Chovendo nas lembranças



Walnize Carvalho

Uma coisa é viajar no imaginário, entrar no túnel do tempo e resgatar lembranças; outra é voltar ao velho cenário e sentir na pele, olhos e coração o passado-presente.
Eis que retorno neste verão à casa da infância e adolescência. A presença da chuva e o encontro com as netas me fazem rever “tudo de novo” com ares saudosistas.
Na varanda, familiares divertiam-se ora com jogos de víspora, ora com cartas de baralho (a “escopa de quinze” era a preferida).
No canto da sala alguém atento ouvia no rádio “as últimas notícias sobre as enchentes do Paraíba”. Na cozinha, a dona da casa preparava o café, fervia o leite da roça. Broa de milho, batata-doce, banana figo e aipim cozidos completavam o farto lanche.
De verões chuvosos relembro o passeio à tardinha pelas ruas empoçadas – eu, irmãs, colegas e primas – sob barracas coloridas de praia. Íamos logo ver o belo espetáculo do mar bravio.
No trajeto ouvíamos conversas e alaridos. No banco da pracinha senhores discutiam a próxima safra de cana-de-açúcar. No campo de areia meninos encharcados de alegria jogavam bola.
Mais adiante, na porta da birosca, um homem bradava: - O tempo está uma isca.

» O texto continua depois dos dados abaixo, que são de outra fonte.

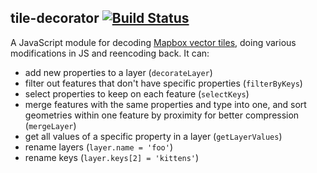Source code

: ## tile-decorator [![Build Status](https://travis-ci.org/mapbox/tile-decorator.svg?branch=master)](https://travis-ci.org/mapbox/tile-decorator)

A JavaScript module for decoding [Mapbox vector tiles](https://github.com/mapbox/vector-tile-spec),
doing various modifications in JS and reencoding back. It can:

- add new properties to a layer (`decorateLayer`)
- filter out features that don't have specific properties (`filterByKeys`)
- select properties to keep on each feature (`selectKeys`)
- merge features with the same properties and type into one, and sort geometries within one feature by proximity for better compression (`mergeLayer`)
- get all values of a specific property in a layer (`getLayerValues`)
- rename layers (`layer.name = 'foo'`)
- rename keys (`layer.keys[2] = 'kittens'`)
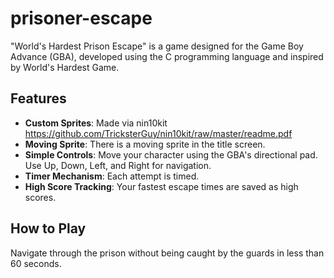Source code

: # prisoner-escape

"World's Hardest Prison Escape" is a game designed for the Game Boy Advance (GBA), developed using the C programming language and inspired by World's Hardest Game. 

## Features

- **Custom Sprites**: Made via nin10kit https://github.com/TricksterGuy/nin10kit/raw/master/readme.pdf
- **Moving Sprite**: There is a moving sprite in the title screen.
- **Simple Controls**: Move your character using the GBA's directional pad. Use Up, Down, Left, and Right for navigation.
- **Timer Mechanism**: Each attempt is timed.
- **High Score Tracking**: Your fastest escape times are saved as high scores.

## How to Play

Navigate through the prison without being caught by the guards in less than 60 seconds.

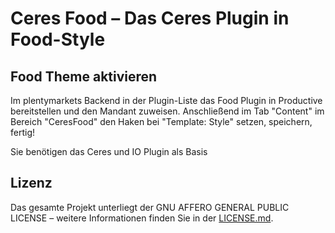 # Ceres Food – Das Ceres Plugin in Food-Style

<div class="container-toc"></div>

## Food Theme aktivieren

Im plentymarkets Backend in der Plugin-Liste das Food Plugin in Productive bereitstellen und den Mandant zuweisen.
Anschließend im Tab "Content" im Bereich "CeresFood" den Haken bei "Template: Style" setzen, speichern, fertig!

<div class="alert alert-info" role="alert">
    Sie benötigen das Ceres und IO Plugin als Basis
</div>

## Lizenz

Das gesamte Projekt unterliegt der GNU AFFERO GENERAL PUBLIC LICENSE – weitere Informationen finden Sie in der [LICENSE.md](https://github.com/plentymarkets/plugin-ceres/blob/stable/LICENSE.md).
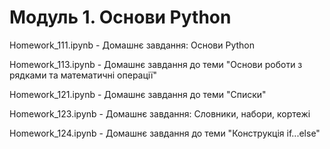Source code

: # Модуль 1. Основи Python 
Homework_111.ipynb - Домашнє завдання: Основи Python 

Homework_113.ipynb - Домашнє завдання до теми "Основи роботи з рядками та математичні операції"

Homework_121.ipynb - Домашнє завдання до теми "Списки"

Homework_123.ipynb - Домашнє завдання: Словники, набори, кортежі

Homework_124.ipynb - Домашнє завдання до теми "Конструкція if...else"
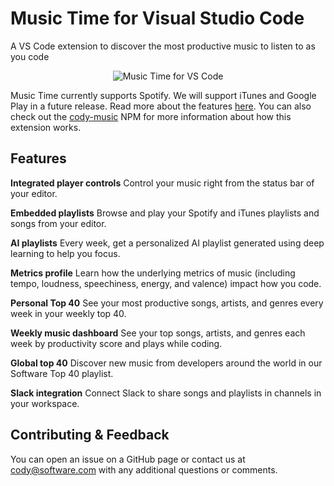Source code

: <!-- [![](https://vsmarketplacebadge.apphb.com/version-short/softwaredotcom.swdc-vscode.svg)](https://marketplace.visualstudio.com/items?itemName=softwaredotcom.swdc-vscode) [![](https://vsmarketplacebadge.apphb.com/installs-short/softwaredotcom.swdc-vscode.svg)](https://marketplace.visualstudio.com/items?itemName=softwaredotcom.swdc-vscode) [![](https://vsmarketplacebadge.apphb.com/rating-short/softwaredotcom.swdc-vscode.svg)](https://marketplace.visualstudio.com/items?itemName=softwaredotcom.swdc-vscode)
[![](https://aka.ms/vsls-badge)](https://aka.ms/vsls) -->

# Music Time for Visual Studio Code
A VS Code extension to discover the most productive music to listen to as you code

<p align="center" style="margin: 0 10%">
  <img src="https://www.software.com/static/097a73d36adc4b9976b3c377fc13cc54/c3a62/music-time-vs-code.png" alt="Music Time for VS Code" />
</p>

Music Time currently supports Spotify. We will support iTunes and Google Play in a future release. Read more about the features [here](https://www.software.com/music-time). You can also check out the [cody-music](https://www.npmjs.com/package/cody-music) NPM for more information about how this extension works.

## Features

**Integrated player controls**
Control your music right from the status bar of your editor. 

**Embedded playlists**
Browse and play your Spotify and iTunes playlists and songs from your editor.

**AI playlists**
Every week, get a personalized AI playlist generated using deep learning to help you focus.

**Metrics profile**
Learn how the underlying metrics of music (including tempo, loudness, speechiness, energy, and valence) impact how you code.

**Personal Top 40**
See your most productive songs, artists, and genres every week in your weekly top 40.

**Weekly music dashboard**
See your top songs, artists, and genres each week by productivity score and plays while coding.

**Global top 40**
Discover new music from developers around the world in our Software Top 40 playlist.

**Slack integration**
Connect Slack to share songs and playlists in channels in your workspace.

## Contributing & Feedback

You can open an issue on a GitHub page or contact us at [cody@software.com](mailto:cody@software.com) with any additional questions or comments.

E esfregando as mãos, ordenava: - Zé, coloca mais uma do se!
 Voltávamos para casa. Entrávamos buscando diversão.
As meninas dividiam-se em duplas jogando “varetas” e “dominó” (de baralho só sabiam do “rouba montinho”). Uma delas, olhando pela janela, sentenciava: - Amanhã vou desenhar o sol na areia. O tempo vai melhorar.
O lanche era servido...
Fim de tarde. Eis que as netas retornam da caminhada no Calçadão e comunicam: - Já comemos uns sandubas no quiosque com as amigas (estas cujos pais brincavam outrora com meus filhos).
Trocam as roupas molhadas e uma delas decreta: - Vou ver DVD na casa de uma colega.
No jornal da tevê, notícias das enchentes na região serrana.
Alguém sugere jogar baralho: “escopa de quinze”.
 Proposta aceita.
Diante dos meus olhos um embaralhar de lembranças.